Weapon skill was fun but frustrating (tanks on Kael'Thas, anyone?), and so on. On the other hand I do like it is now, WoW was and still is an incredibly complicated yet well designed game.
In Diablo 2, the skill system was so terrible that if you were putting points in anything before you reached a certain level it would be incredibly hard to complete the game.
In Diablo 2, the combat was so advanced it mostly revolved around pressing blessed hammer over and over again.
On the original topic, I have mixed opinions. On the listed features, most are either outdated or stupid anyway.
Going back to skill trainers was cool, but at the rate players level these days it's a constant interruption and pain in the !@#.
Weapon skills were stupid. If you pick up a new weapon you then have to go off and autoattack something for a few hours before you could use it. Yes, it's strange to be able to use a new weapon type right away but it really wasn't cool at all and added nothing to the game.
Keys/attunements were cool for a week but rapidly caused problems when bringing new people to something or doing old content.
Class quests are actually really cool. Would love more of these.
Choosing stats was never a process that had a lot of depth to it. It was a matter of knowing how much strength and dexterity you needed, getting that, and then putting the rest of your stat points into vitality.
That's a process that adds complexity to a game, but no depth.
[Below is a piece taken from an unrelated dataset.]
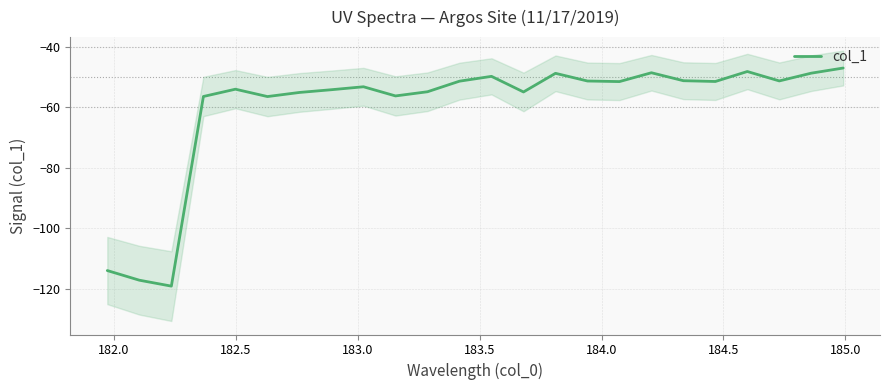

What is the minimum value for col_1?

-119.1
It seems involving from the outside, but once you scrape at the surface a bit, then there really is nothing beneath it. It's unnesssary to have something like that in the game, because it makes it less accessible for new players ("Oh boy, I hope I don't place my points somewhere wrong..."), but doesn't create more interesting choices for veteran players (No one in their right mind would consider putting all their points into energy for example).
And you're still building a spec in Diablo III. Just like in WoW, just because your talent choices aren't permanent choices, then that doesn't mean the choices you make don't affect how you play for the time where those choices are in effect.
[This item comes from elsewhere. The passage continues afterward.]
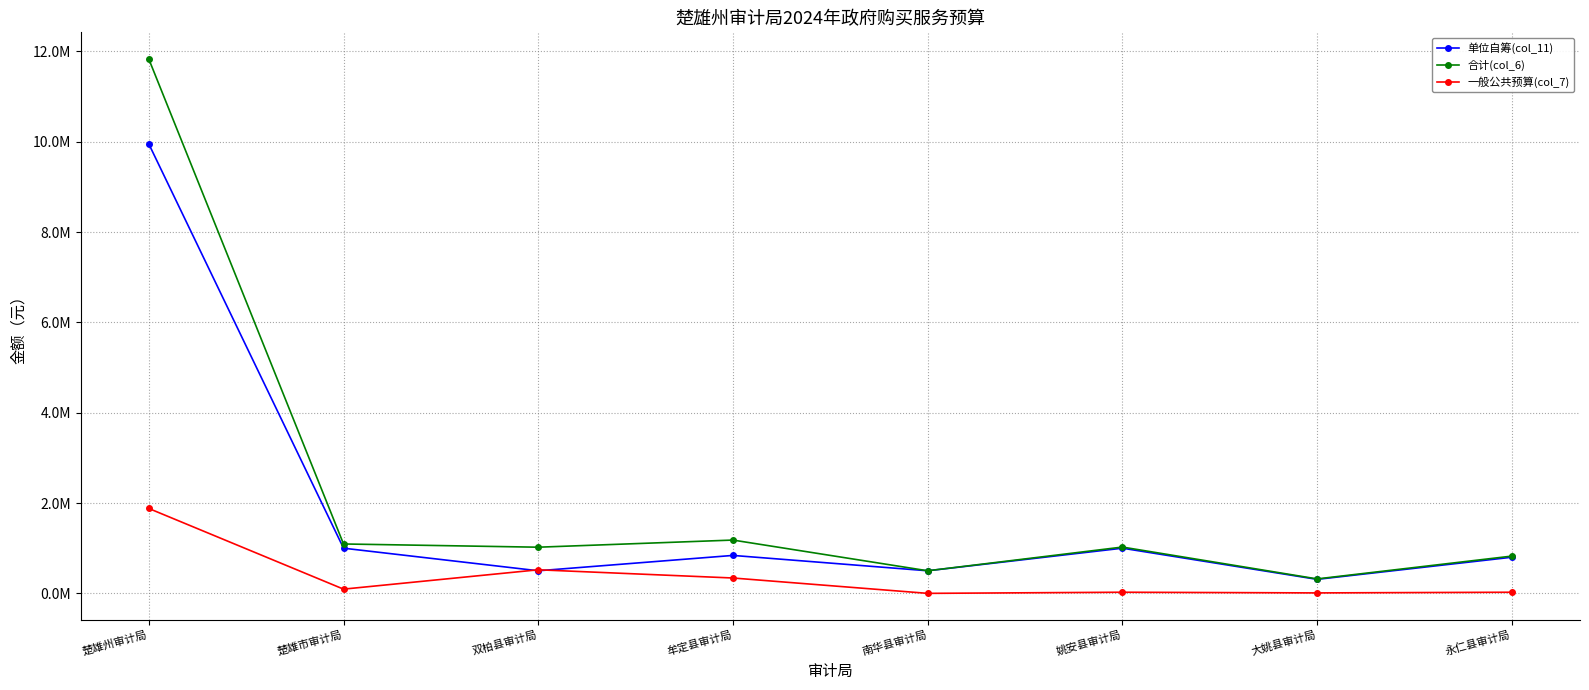

At which category is the sum across all series the highest?

楚雄州审计局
Scrolls also don't add depth to the gameplay. It's just a tedious process to ask the player to go through.
It doesn't dumb the game down that you don't have to keep a stack of scrolls in your inventory all the time, because that never involved a lot of interesting gameplay in the first place. It was just something you did, because otherwise you wouldn't be able to get back to town.
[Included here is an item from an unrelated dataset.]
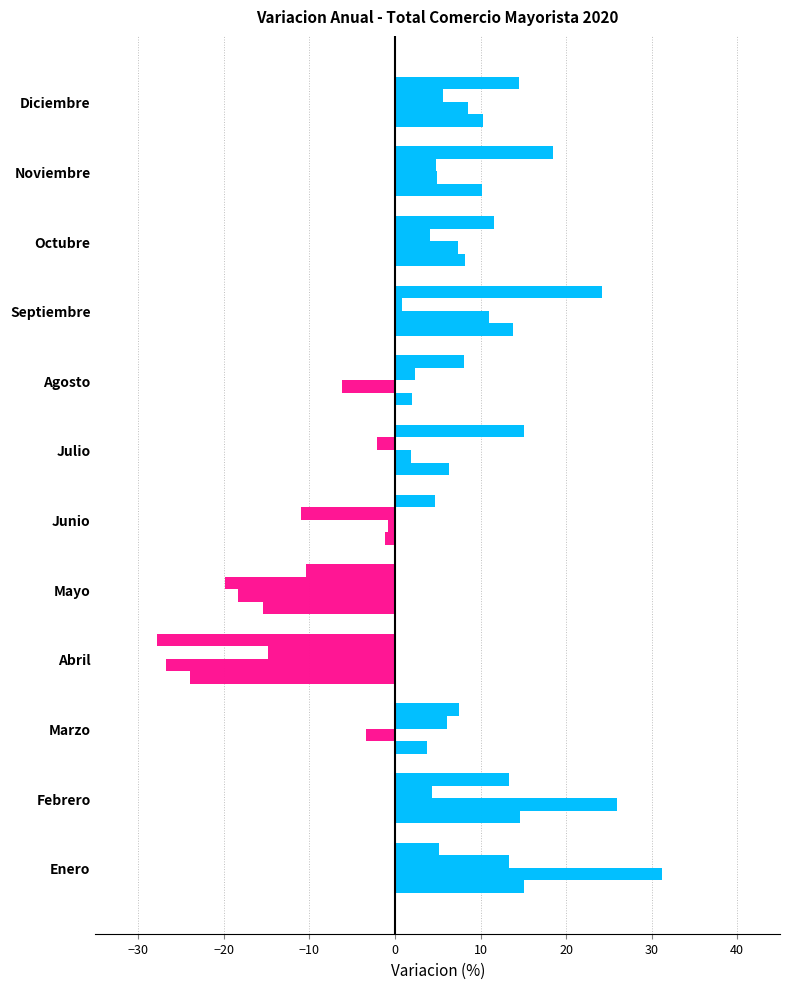

How many bars are there in total?

48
It's like if I told you to put on your shoes and tie your laces, then untie them, and tie them again, then that doesn't suddenly make the normal process of just putting your shoes on and tying them a "dumbed down" process. Instead, it just reveals that the process of tying, untying, and tying again is a process that's simply tedious. It's not a more interesting process that comes with a lot of choices, decisions, or anything else. It's just an extra mundane task.
The things mentioned by the OP did indeed make the game more fun and more like a RPG.
However, MMORPG's aren't aimed at people that like RPG's anymore so these elements get cut away, and you get basically a non-randomized Boss-Level game of boring Instances.
That's the friendly explanation.
A less friendly is that the snobs took over ie the people that think they are so much smarter than everybody else that while they learned to play the game a-okay, that was due to them being uber-smart instead of the game being pretty simple to begin with (it's an automated, Class Based RPG for heaven's sake) and current newcomers simply are so inferior to them (in their mind) , the game needs to be simplified.
But the historically correct reason was pretty much summed up by
The sad thing is that the same thing happens across the hobby, a concentration of content to the edges as it were
A recent example of this phenomenon is Vanguard's automatic 50% hike in XP and Rep gains for subscribers, changing what was once an old-skool, 'hardcore PvE Journey' title into an 'outGrey to rush to cap' bit for those people stupid enough to support it (yeah having severe buyer's remorse, bite me).